El gobierno de China condenó enérgicamente la operación militar estadounidense que resultó en la captura de Nicolás Maduro, exigiendo su «liberación inmediata». El portavoz del Ministerio de Exteriores chino acusó a EE.UU. de violar el derecho internacional y amenazar la paz regional.
En una declaración oficial realizada este lunes 5 de enero, el portavoz Lin Jian expresó la profunda preocupación de Pekín por el destino del depuesto mandatario venezolano. China calificó la acción como un «uso descarado de la fuerza» contra un país soberano, intensificando así la crisis diplomática internacional desatada tras el acontecimiento.
Acusaciones de violación al derecho internacional
El portavoz Lin Jian fue claro en el fundamento de la protesta china.
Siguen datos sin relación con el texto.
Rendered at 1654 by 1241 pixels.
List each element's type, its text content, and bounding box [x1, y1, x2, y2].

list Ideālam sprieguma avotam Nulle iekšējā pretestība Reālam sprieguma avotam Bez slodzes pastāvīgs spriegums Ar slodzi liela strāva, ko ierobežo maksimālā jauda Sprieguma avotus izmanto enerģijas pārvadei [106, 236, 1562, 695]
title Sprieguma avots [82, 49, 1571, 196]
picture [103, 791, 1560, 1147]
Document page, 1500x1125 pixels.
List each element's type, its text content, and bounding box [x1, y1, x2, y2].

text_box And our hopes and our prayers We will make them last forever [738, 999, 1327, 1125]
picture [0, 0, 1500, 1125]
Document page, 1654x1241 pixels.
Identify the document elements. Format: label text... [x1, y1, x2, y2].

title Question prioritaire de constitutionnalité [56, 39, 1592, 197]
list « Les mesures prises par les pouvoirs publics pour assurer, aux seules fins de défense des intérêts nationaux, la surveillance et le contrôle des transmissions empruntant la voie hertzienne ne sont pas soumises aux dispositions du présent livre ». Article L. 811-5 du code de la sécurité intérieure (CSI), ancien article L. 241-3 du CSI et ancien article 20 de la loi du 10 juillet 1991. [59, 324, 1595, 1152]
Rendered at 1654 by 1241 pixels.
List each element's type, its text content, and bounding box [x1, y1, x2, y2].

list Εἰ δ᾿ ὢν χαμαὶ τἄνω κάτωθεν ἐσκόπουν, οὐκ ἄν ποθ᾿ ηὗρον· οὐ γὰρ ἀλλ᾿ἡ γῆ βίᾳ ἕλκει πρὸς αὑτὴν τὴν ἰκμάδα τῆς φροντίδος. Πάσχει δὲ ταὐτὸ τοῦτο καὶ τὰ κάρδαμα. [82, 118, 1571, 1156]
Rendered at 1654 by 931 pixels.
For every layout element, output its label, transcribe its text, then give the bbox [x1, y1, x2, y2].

Según Deutsche Welle (DW), Lin señaló que lo ocurrido «viola claramente el derecho internacional y las normas básicas que rigen las relaciones internacionales». Además, afirmó que la acción contravenía «los propósitos y principios de la Carta de las Naciones Unidas».
China sostiene que la operación no solo socava la soberanía de Venezuela, sino que también «amenaza la paz y la estabilidad en América Latina y el Caribe», una región que Pekín ha catalogado como una «zona de paz». En este contexto, el gigante asiático reiteró su oposición histórica al uso o la amenaza de la fuerza en los asuntos internacionales.
Rechazo al rol de «policía del mundo» y llamado a la ONU
La postura de China se enmarca en un rechazo más amplio a lo que percibe como un unilateralismo estadounidense. Un día antes de las declaraciones de Lin, el ministro de Exteriores chino, Wang Yi, ya había lanzado una crítica contundente: «Nunca hemos considerado que ningún país pueda actuar como ‘policía del mundo'».
Para abordar la situación, China anunció que «apoya que el Consejo de Seguridad de la ONU convoque una reunión de emergencia». Pekín insta al órgano internacional a cumplir con sus responsabilidades conforme a su mandato, buscando una solución multilateral a la crisis.
Paralelamente, China buscó asegurar sus intereses en la región, destacando que está dispuesta a profundizar su relación con Venezuela y que sus «intereses legítimos» en el país sudamericano «seguirán siendo protegidos conforme a la ley». Esta declaración subraya el compromiso continuo de Pekín con Caracas, independientemente del cambio de gobierno.
La firme postura de China marca un claro enfrentamiento diplomático con Estados Unidos y establece un nuevo frente de tensión geopolítica, donde el derecho internacional y la soberanía nacional son los ejes del debate.